Truman Strikes Back! Another Excerpt from
Answered Prayers
!

And that was it for
Answered Prayers.
He didn't have much of anything else written, and he knew, now, he never would. But he didn't tell anyone, not even Jack.

His phone rang; it rang off the hook. Mostly it was people eager to tell him just whose party he hadn't been invited to.

“Never mind,” he told one and all. “I've been thinking of giving another party myself, you know, even better than my famous Black and White Ball! And this time, I won't invite any of those old dinosaurs, those ancient swans. This time, baby, it's only the
fabulous
people!”

But he didn't give another ball. For some reason, all he could picture was an image of himself standing in an empty ballroom, holding a lone balloon.

“Who needed the Plaza, anyway?” Truman told Johnny, told Dick, told the world; the world that still listened to him, at any rate. Why, disco was where it was at! What a thrilling, absolutely divine time to live! Truman Capote and Studio 54—soon the names were joined together, he was just as much a fixture as Halston and Liza and Bianca. He danced until his eyes rolled back in his head while the cameras flashed away; he had sweaty sex in the basement dungeons with anonymous young centaurs who didn't hide their disgust at his bloated, decaying body, but who could be bought with handfuls of coke and a few dropped names. He told himself this was where it was at, baby; he was there, here, in, not out; he was dancing, spinning, twirling—top of the world, Ma!

So he wasn't invited to spend an endless, pampered summer on Gloria's yacht anymore, every whim catered to, Babe and Gloria and Loel and Bill hanging on his every word, applauding, adoring? So what?

So Mrs.
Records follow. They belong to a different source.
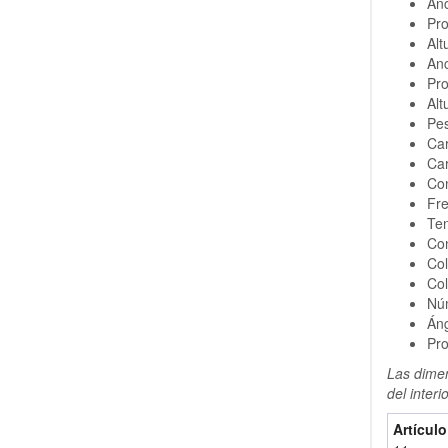
An
Pro
Alt
Anc
Pro
Alt
Pes
Car
Ca
Con
Fre
Ten
Con
Col
Col
Nú
Áng
Pro
Las dimen
del interio
Artícul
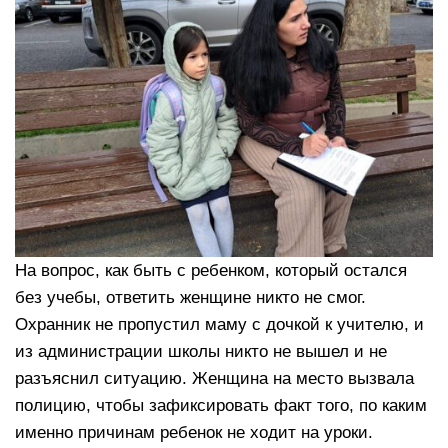
На вопрос, как быть с ребенком, который остался
без учебы, ответить женщине никто не смог.
Охранник не пропустил маму с дочкой к учителю, и
из администрации школы никто не вышел и не
разъяснил ситуацию. Женщина на место вызвала
полицию, чтобы зафиксировать факт того, по каким
именно причинам ребенок не ходит на уроки.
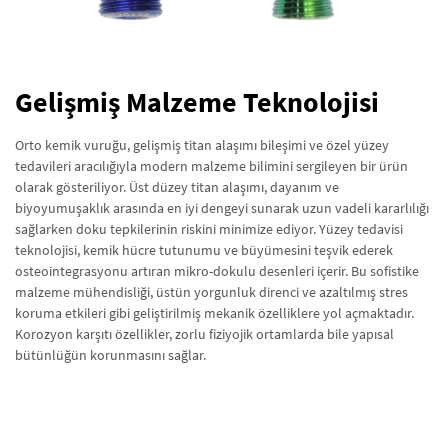
Gelişmiş Malzeme Teknolojisi
Orto kemik vuruğu, gelişmiş titan alaşımı bileşimi ve özel yüzey
tedavileri aracılığıyla modern malzeme bilimini sergileyen bir ürün
olarak gösteriliyor. Üst düzey titan alaşımı, dayanım ve
biyoyumuşaklık arasında en iyi dengeyi sunarak uzun vadeli kararlılığı
sağlarken doku tepkilerinin riskini minimize ediyor. Yüzey tedavisi
teknolojisi, kemik hücre tutunumu ve büyümesini teşvik ederek
osteointegrasyonu artıran mikro-dokulu desenleri içerir. Bu sofistike
malzeme mühendisliği, üstün yorgunluk direnci ve azaltılmış stres
koruma etkileri gibi geliştirilmiş mekanik özelliklere yol açmaktadır.
Korozyon karşıtı özellikler, zorlu fiziyojik ortamlarda bile yapısal
bütünlüğün korunmasını sağlar.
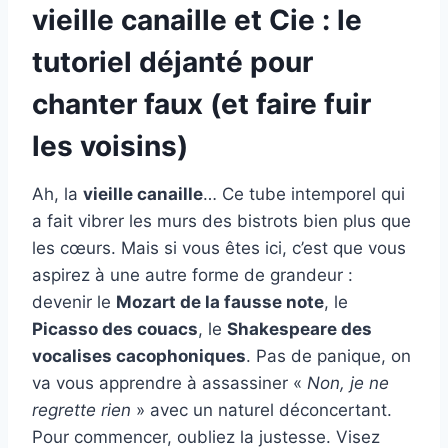
vieille canaille et Cie : le
tutoriel déjanté pour
chanter faux (et faire fuir
les voisins)
Ah, la
vieille canaille
… Ce tube intemporel qui
a fait vibrer les murs des bistrots bien plus que
les cœurs. Mais si vous êtes ici, c’est que vous
aspirez à une autre forme de grandeur :
devenir le
Mozart de la fausse note
, le
Picasso des couacs
, le
Shakespeare des
vocalises cacophoniques
. Pas de panique, on
va vous apprendre à assassiner «
Non, je ne
regrette rien
» avec un naturel déconcertant.
Pour commencer, oubliez la justesse. Visez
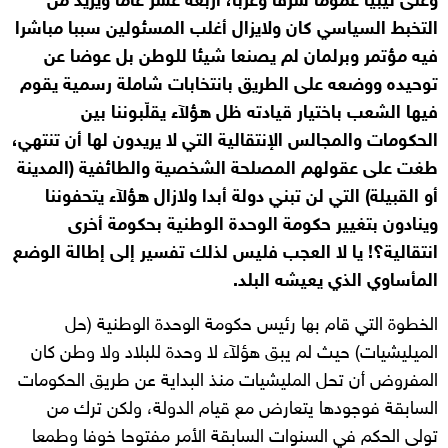
وعلى ليبيا عموما شرقا وغربا، أربعة عشر عاما ويزيد من
التخبط السياسي كان ولايزال أغلب المسئولين سببا مباشرا
فيه مؤتمر وبرلمان لم يصنعا شيئا للوطن بل عوضا عن
توحيده ووضعه على الطريق بانتخابات شاملة رسمية يقوم
فيها الشعب باختيار قيادته ظل هؤلآء يقلّبوننا بين
الحكومات والمجالس الإنتقالية التي لا يريدون لها أن تنتهي،
طغت على عقولهم المصلحة الشخصية والطائفية (المدينة
أو القبيلة) التي لن تبني دولة أبدا ولازال هؤلآء يتحفوننا
وينادون بتغيير حكومة الوحدة الوطنية بحكومة أخرى
انتقالية؟! يا لا العجب فليس لذلك تفسير إلى إطالة الوضع
المأساوي الذي يعيشه البلد.
الخطوة التي قام بها رئيس حكومة الوحدة الوطنية (حل
الميليشيات) حيث لم يبق هؤلآء لا وحدة للبلاد ولا وطن كان
المفروض أن تحل المليشيات منذ البداية عن طريق الحكومات
السابقة فوجودها يتعارض مع قيام الدولة، ولكن ترك من
تولى الحكم في السنوات السابقة الأمر مفتوحا خوفا وطمعا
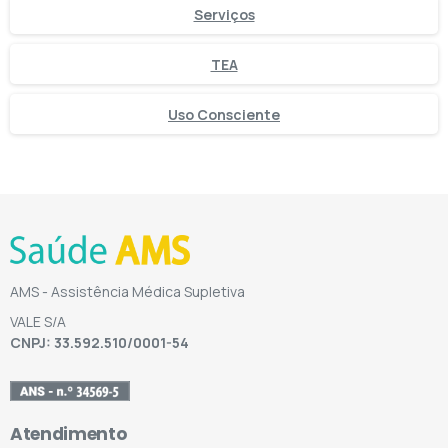
Serviços
TEA
Uso Consciente
AMS - Assistência Médica Supletiva
VALE S/A
CNPJ: 33.592.510/0001-54
Atendimento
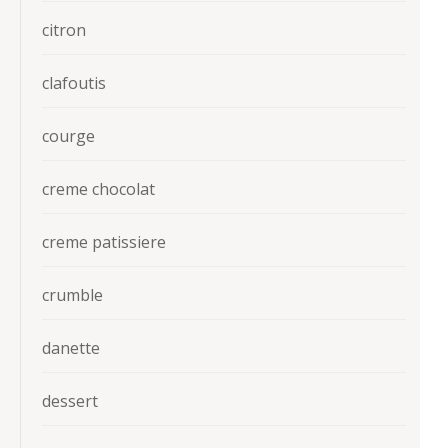
citron
clafoutis
courge
creme chocolat
creme patissiere
crumble
danette
dessert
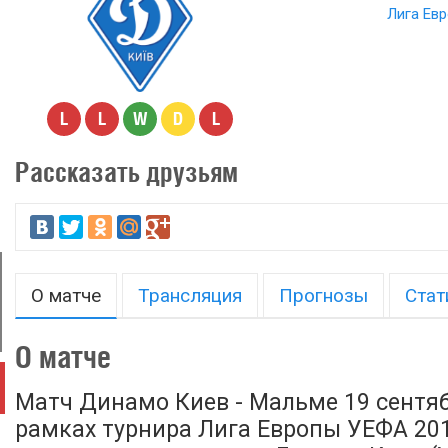
Лига Ев
L
L
W
D
L
Рассказать друзьям
О матче
Трансляция
Прогнозы
Стат
О матче
Матч Динамо Киев - Мальме 19 сентяб
рамках турнира Лига Европы УЕФА 2019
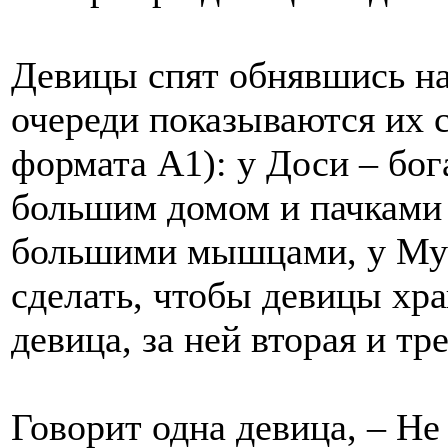
Девицы спят обнявшись на
очереди показываются их 
формата А1): у Доси – бо
большим домом и пачками 
большими мышцами, у Мус
сделать, чтобы девицы хр
девица, за ней вторая и тре
Говорит одна девица, – Не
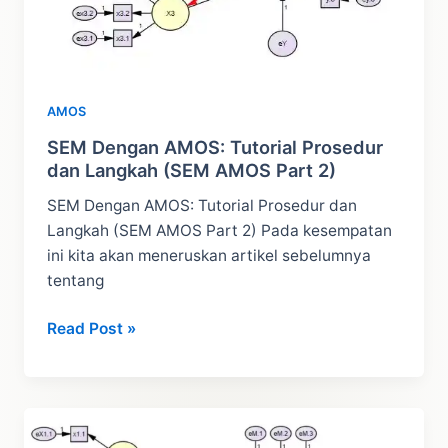
AMOS
SEM Dengan AMOS: Tutorial Prosedur
dan Langkah (SEM AMOS Part 2)
SEM Dengan AMOS: Tutorial Prosedur dan
Langkah (SEM AMOS Part 2) Pada kesempatan
ini kita akan meneruskan artikel sebelumnya
tentang
SEM
Read Post »
Dengan
AMOS:
Tutorial
Prosedur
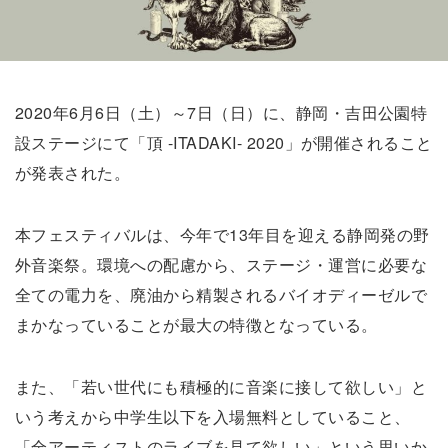
2020年6月6日（土）～7日（日）に、静岡・吉田公園特
設ステージにて「頂 -ITADAKI- 2020」が開催されること
が発表された。
本フェスティバルは、今年で13年目を迎える静岡発の野
外音楽祭。環境への配慮から、ステージ・運営に必要な
全ての電力を、廃油から精製されるバイオディーゼルで
まかなっていることが最大の特徴となっている。
また、「若い世代にも積極的に音楽に接して欲しい」と
いう考えから中学生以下を入場無料としていること、
「全アーティストのライブを見て欲しい」という思いか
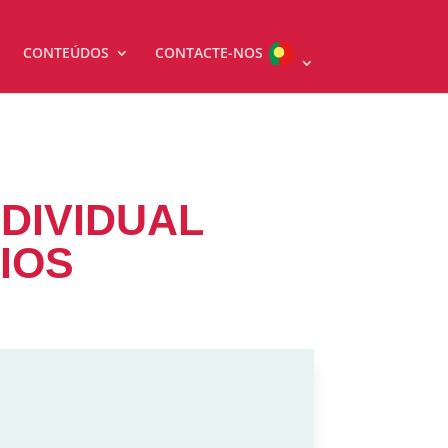
CONTEÚDOS
CONTACTE-NOS
DIVIDUAL
IOS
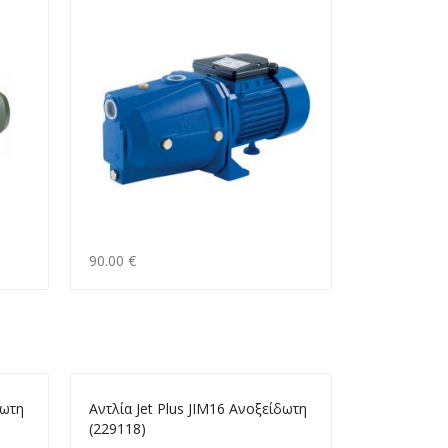
90.00 €
δωτη
Αντλία Jet Plus JΙΜ16 Ανοξείδωτη
(229118)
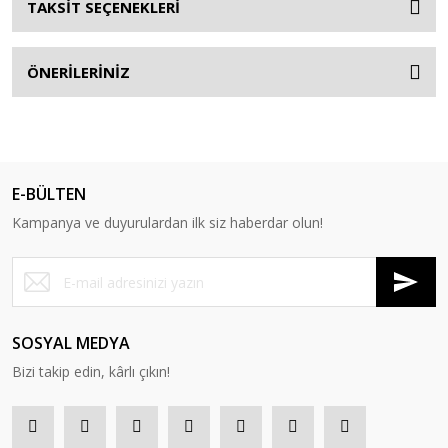
TAKSİT SEÇENEKLERİ
ÖNERİLERİNİZ
E-BÜLTEN
Kampanya ve duyurulardan ilk siz haberdar olun!
SOSYAL MEDYA
Bizi takip edin, kârlı çıkın!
Vreeland didn't include him in her elegant dinners any longer, although she did at least have lunch with him in her office, on occasion, when no one else was around. So what?

So he spent too many nights passed out on his velvet couch, the television flickering ghostly images across his closed lids, dreaming of Babe, of lying next to her in her bed, not touching, not possessing, but belonging so thoroughly that he woke up sobbing, terrified he was in one of those locked hotel rooms of his childhood, his pulse racing, his skin clammy, his mouth so dry he couldn't cry out despite the despair clawing its way out of his belly, up his throat, pounding his brain?

So what?

He saw the other swans sometimes. They couldn't keep him from the Met Gala, even if they tried. He'd taken an excruciating elevator ride with Gloria at Bergdorf's one day; she hadn't seen him when she got in. “Hello, Truman,” she said icily, and that was that; La Guinness turned so that all he could see was her exquisite profile
,
her delicately etched face perched on that glorious neck. Her eyes flashed darkly, every muscle in that neck was clenched, but she didn't say one more word. He got out on the very next floor and took another elevator back down, where he ran out on the street, flung himself on the edges of the Pulitzer Fountain outside the Plaza—the spray of the water splotched his linen suit—and he was unable to remember why he'd gone into Bergdorf's in the first place. Then he put on his dark sunglasses and swept through the lobby of the Plaza, all the way back to the Oak Room Bar, where he had six martinis and had to be poured into a cab.

Once he telegrammed Slim—
Big Mama, I've decided to forgive you.
Now, how could she resist that? Big Mama, with her sense of humor, her love for her True Heart?

But all he heard was silence. Everywhere he went in Manhattan—and he haunted the places he still held dear, Tiffany's and the Plaza and Bergdorf's and 21; to tell the truth, he loathed Studio 54. It was so hot and the music hurt his ears—all he encountered were icy stares. The time-honored social “cut” he himself had practiced so many times.

But never had Babe used it, he realized. No, Babe had been too kind ever to do that to anyone. He wondered how she was doing. He'd heard that she wasn't getting any better. He picked up the phone to call her, dozens of times a day. But he always put the phone back on the receiver before he could.

And then, one day, he saw her again.